Barentsz - Bestandteil eines konservierten Ribonucleoprotein-Komplexes aus dem Rattenhirn

Abstract

Bei komplexen Hirnfunktionen wie z. B. der Gedächtnisbildung werden einzelne Kontaktstellen zwischen Nervenzellen durch die lokale Aktivität bestimmter Proteine moduliert. Der Transport der entsprechenden mRNAs in die Dendriten von Neuronen und deren anschließende lokale Translation an aktivierten Synapsen stellt hierbei einen möglichen Mechanismus dar. Staufen-Proteine spielen bei diesem Transportprozeß entlang von Mikrotubuli vom Zellkörper an die Synapsen eine wichtige Rolle. Weitere, daran beteiligte Proteine sind jedoch noch weitgehend unbekannt. Daher war ein Ziel meiner Doktorarbeit, Komponenten dieser Ribonucleoprotein-Partikel (RNPs) zu identifizieren. In Drosophila melanogaster sind Staufen, Barentsz sowie die schwere Kette von Kinesin (KHC) essentielle Proteine, die an der Lokalisierung von oskar mRNA an den posterioren Pol der Oocyte beteiligt sind. Daher habe ich mich zunächst mit der Frage beschäftigt, ob Säuger-Barentsz eine Komponente der Staufen/mRNP-Komplexe in Neuronen darstellt. Über Immunpräzipitationen gelang mir der Nachweis, daß Barentsz mit Staufen1 und zwei Staufen2-Isoformen interagiert. Diese Interaktion ist RNA-abhängig und erfolgt über die konservierte Domäne von Barentsz. Interessanterweise kommen sowohl die dendritisch lokalisierte BC1 RNA sowie mehrere noch nicht identifizierte mRNAs in den Barentsz-Komplexen vor. Weiterhin interagiert Barentsz mit dem eukaryontischen Initiationsfaktor eIF4AIII, dem RNA-Bindeprotein FMRP, der leichten und schweren Kette von MAP1B sowie mehreren noch nicht identifizierten RNA-Bindeproteinen. Im zweiten Teil meiner Doktorarbeit untersuchte ich, ob ein Kinesin-Motorprotein in diesen RNPs vorhanden ist. Wiederum gelang mir über Immunfällungen der Nachweis, daß Barentsz mit einem noch nicht identifizierten Kinesin mit einem Molekulargewicht von 150 kDa sowie mit KHC interagiert. Barentsz liegt in Gehirnextrakten phosphoryliert vor. Da eine Dephosphorylierung von Barentsz die Interaktion mit KHC verstärkt, könnte dies eine Regulation des Transportprozesses darstellen.
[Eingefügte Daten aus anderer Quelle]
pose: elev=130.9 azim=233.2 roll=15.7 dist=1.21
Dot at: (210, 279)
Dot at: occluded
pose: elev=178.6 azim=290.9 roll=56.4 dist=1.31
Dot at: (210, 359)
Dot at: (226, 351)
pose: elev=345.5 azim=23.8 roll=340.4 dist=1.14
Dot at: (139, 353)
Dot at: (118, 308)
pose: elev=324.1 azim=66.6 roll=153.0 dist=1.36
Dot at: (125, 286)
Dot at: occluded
Zusammenfassend legen diese Ergebnisse nahe, daß Staufen, Barentsz und KHC Proteine eines konservierten Komplexes darstellen, der für die mRNA-Lokalisierung in verschiedenen Organismen verantwortlich ist.

During complex functions of the brain (e.g. formation of memory), contact sites between neurons get modulated by the local activity of specific proteins. The transport of the corresponding mRNAs into dendrites and their subsequent translation at activated synapses represents a possible mechanism to accomplish this. Staufen proteins are important components for the transport of transcripts along microtubules from the cell body to the synapses. However, few proteins of the transport machinery have been identified so far. Therefore, one aim of my Ph.D. thesis was the identification of further components of these ribonucleoparticles (RNPs).
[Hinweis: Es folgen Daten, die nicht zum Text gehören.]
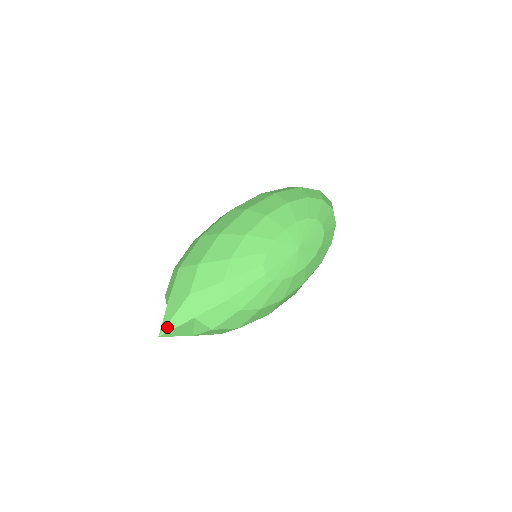
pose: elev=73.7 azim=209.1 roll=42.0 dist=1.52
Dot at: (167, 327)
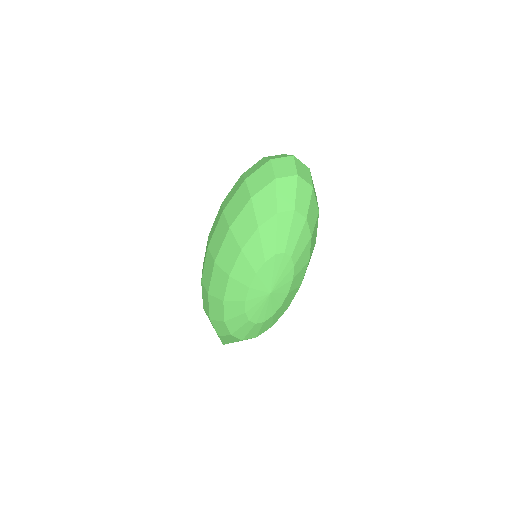
Dot at: (223, 343)
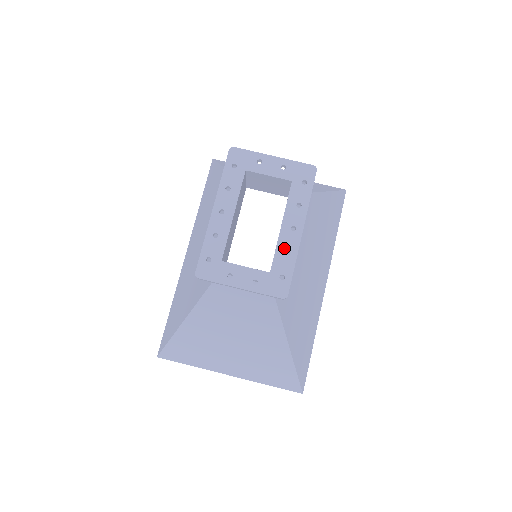
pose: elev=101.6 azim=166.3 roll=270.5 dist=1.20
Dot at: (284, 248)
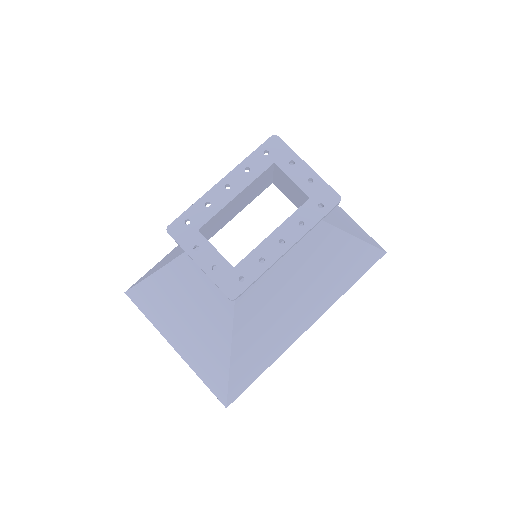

In Drosophila melanogaster Staufen, Barentsz and kinesin heavy chain (KHC) are essential proteins for the localization of oskar mRNA to the posterior pole of the oocyte. Therefore I investigated, whether the mammalian homolog of Drosophila Barentsz is a component of the Staufen/mRNP complexes in neurons. By immunoprecipitation assays I showed that Barentsz interacts with Staufen1 and two isoforms of Staufen2. This interaction is RNA-dependent and mediated by the conserved domain of Barentsz. Interestingly, the dendritically localized BC1 RNA and several not yet identified mRNAs are additional components of the Barentsz complexes. Furthermore, Barentsz interacts with the eukaryotic initiation factor eIF4AIII, the fragile X mental retardation protein (FMRP), the light and heavy chain of the mictrotubule-associated protein 1B (MAP1B) and several, not yet identified RNA binding proteins.

In the second part of my thesis I investigated, whether a kinesin motor protein is associated with Barentsz complexes that could mediate their transport into dendrites. By immunoprecipitations I showed that Barentsz interacts with a kinesin motor protein with a molecular mass of 150 kDa and KHC. In rat brain, Barentsz exists in its phosphorylated form. As the dephosphorylation of Barentsz enhances the interaction with KHC, this may represent a mechanism by which the transport of RNPs could be regulated.

Together, my data suggest that Staufen, Barentsz and KHC are part of a conserved complex which is important for the mRNA transport in different organisms.